Comment 17 Ihar Hrachyshka 2023-08-15 12:46:48 UTC
As discussed with @ekuris, re-targeting this bz to 18 since we still don't know if there's anything we can do for the latency on neutron / ovn side (if not, we may have to punt it down the stack to qemu/libvirt/kernel and see if anything can be done there.) If / when a fix for the latency behavior is implemented in a later release, we may backport it to earlier releases, e.g. 17. Until then, there's little reason to track this request for 17.

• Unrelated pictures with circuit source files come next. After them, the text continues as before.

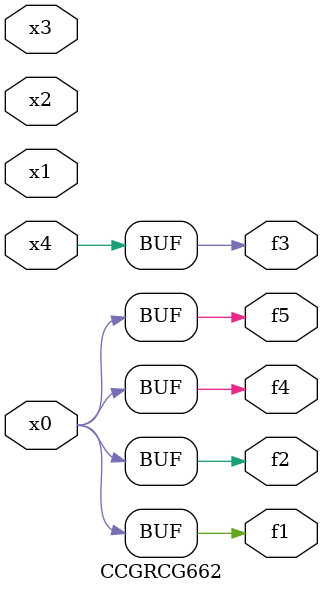
<source format=v>
module CCGRCG662(
	input x0, x1, x2, x3, x4,
	output f1, f2, f3, f4, f5
);
	assign f1 = x0;
	assign f2 = x0;
	assign f3 = x4;
	assign f4 = x0;
	assign f5 = x0;
endmodule

</source>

Comment 18 Ihar Hrachyshka 2023-08-15 12:48:54 UTC
Is it possible for the customer to repeat the same test with ml2/ovs? I don't think we did test the same scenario (with 128gb ram VM that is thrashed) there, and considering that I have suspicion the latency has little to do with port binding and hence ml2/ovn, having a data point for the "baseline" ml2/ovs driver too could be of real help to isolate the source of the latency.

Please let me know if the customer is willing - and has the lab - to do this testing. Thanks.